**Problem:**
Where a line of the records holds the string "молочная", copy that line.

=== Information supplied ===

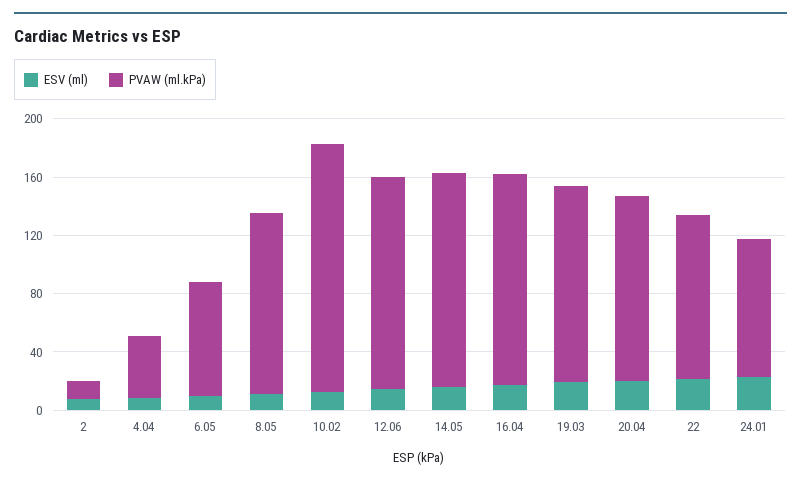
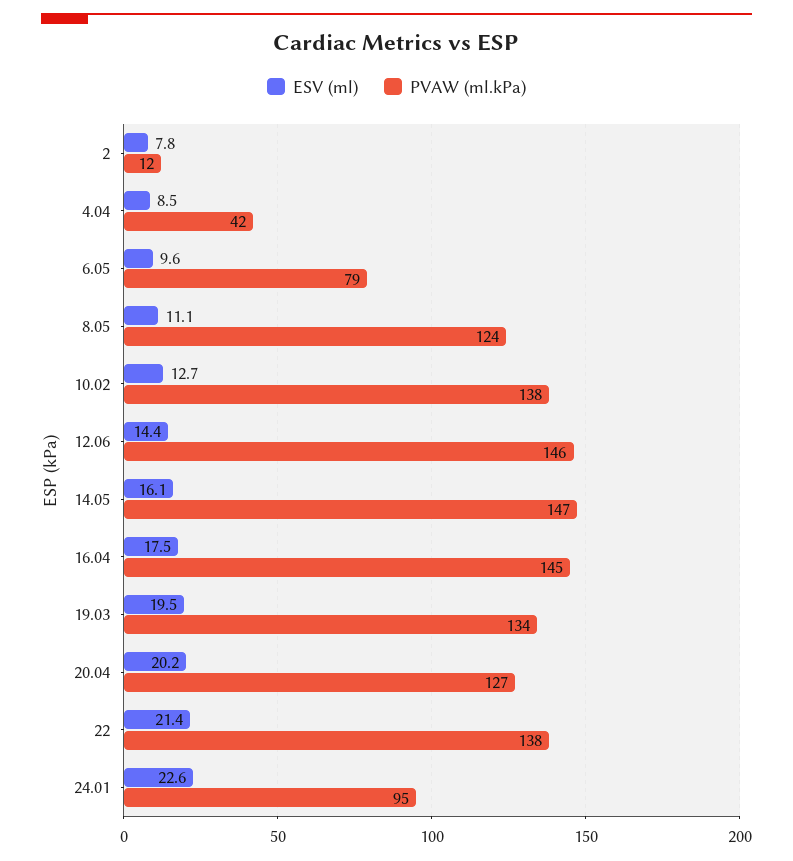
PVAW (ml.kPa), 10.02: 170 -> 138
PVAW (ml.kPa), 22: 110 -> 138

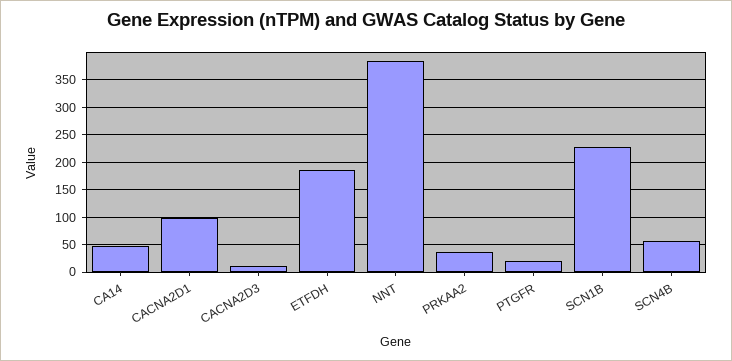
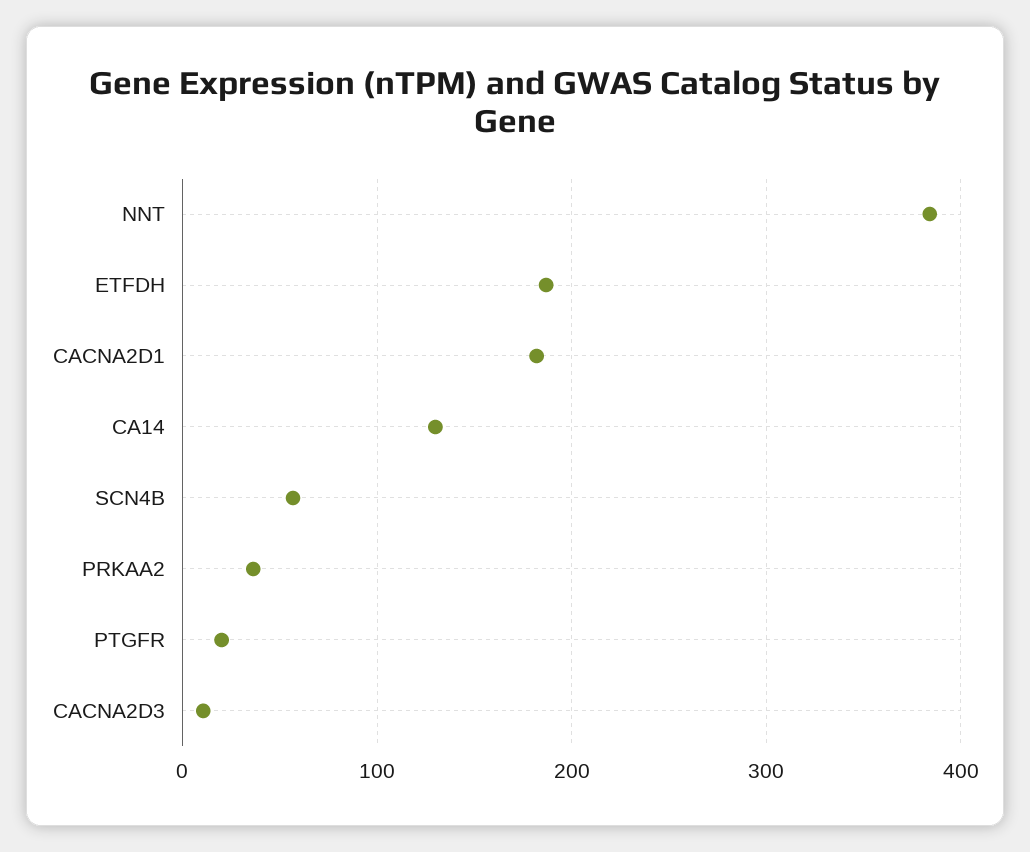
CA14: 50 -> 130
CACNA2D1: 100 -> 180
SCN1B: 225 -> none

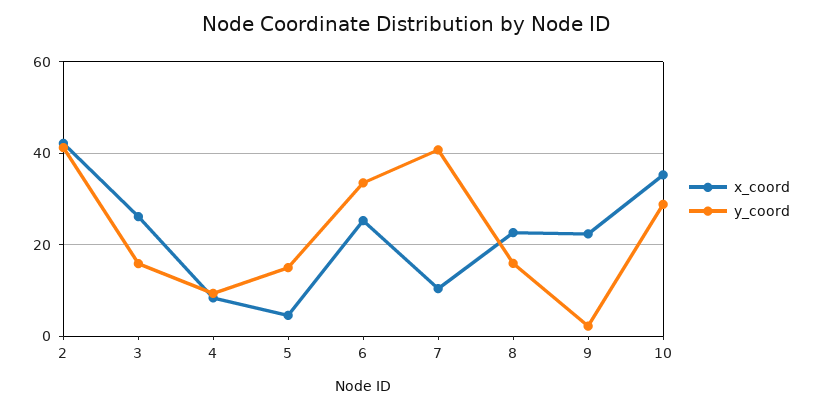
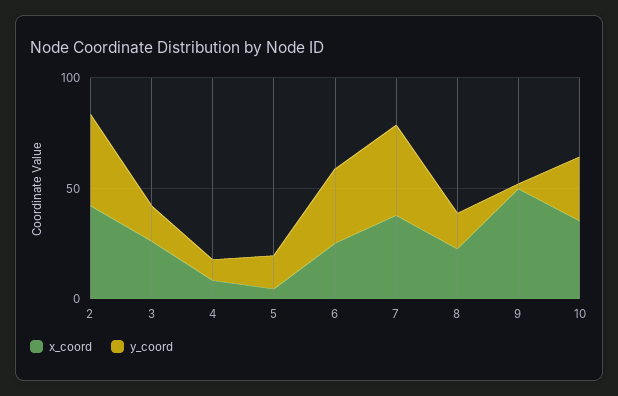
x_coord, 7: 10 -> 40
x_coord, 9: 22 -> 50

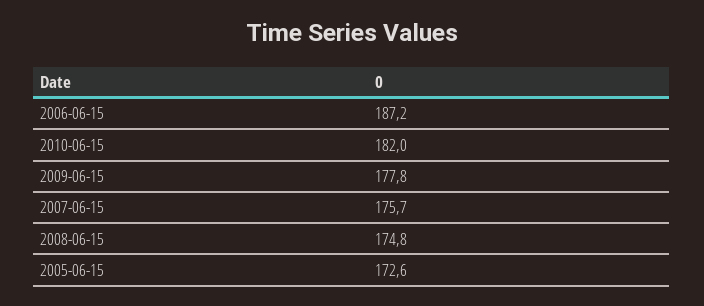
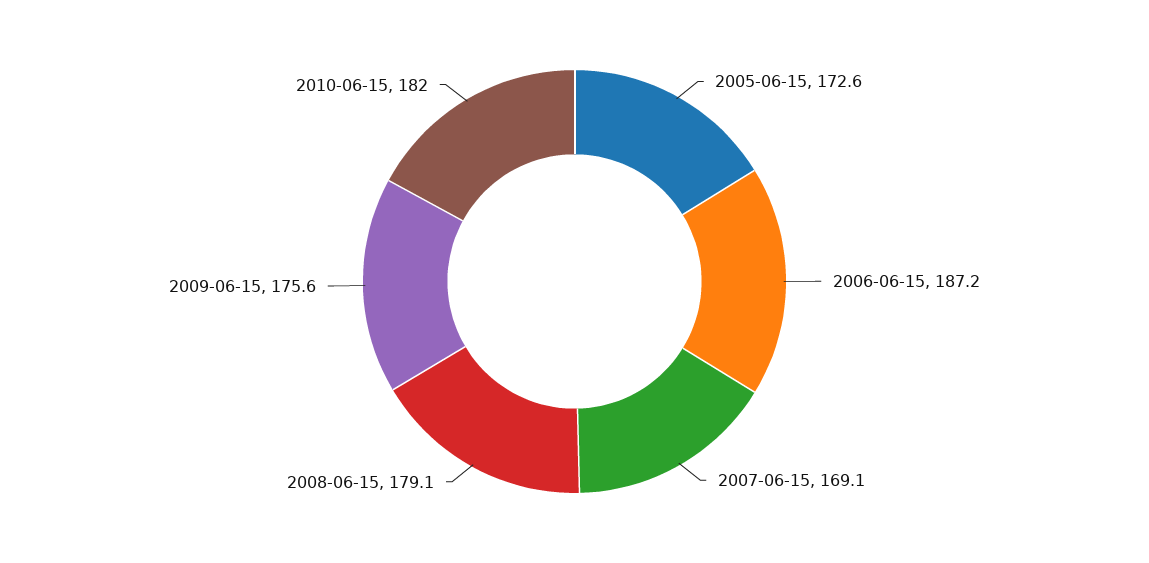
2009-06-15: 177.8 -> 175.6
2007-06-15: 175.7 -> 169.1
2008-06-15: 174.8 -> 179.1

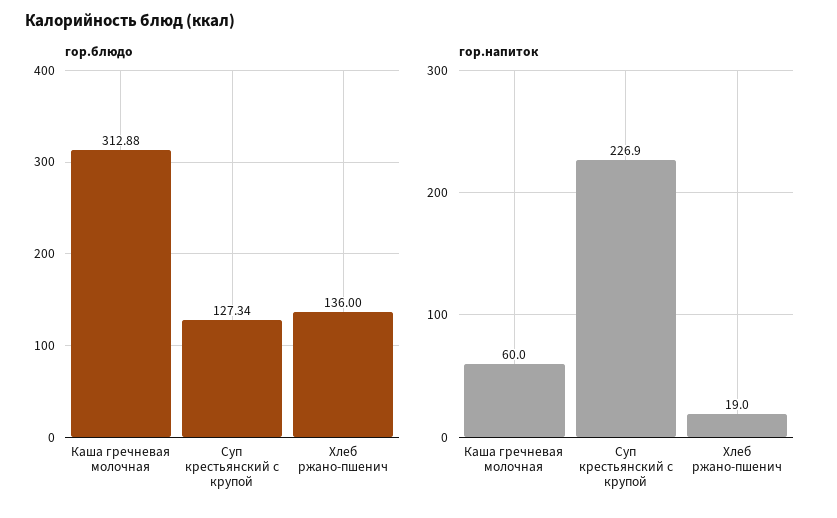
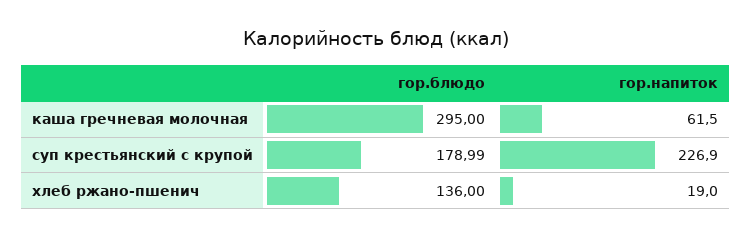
гор.блюдо, Каша гречневая молочная: 312.88 -> 295
гор.блюдо, Суп крестьянский c крупой: 127.34 -> 178.99
гор.напиток, Каша гречневая молочная: 60 -> 61.5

===

**Your solution:**
гор.блюдо, Каша гречневая молочная: 312.88 -> 295
гор.напиток, Каша гречневая молочная: 60 -> 61.5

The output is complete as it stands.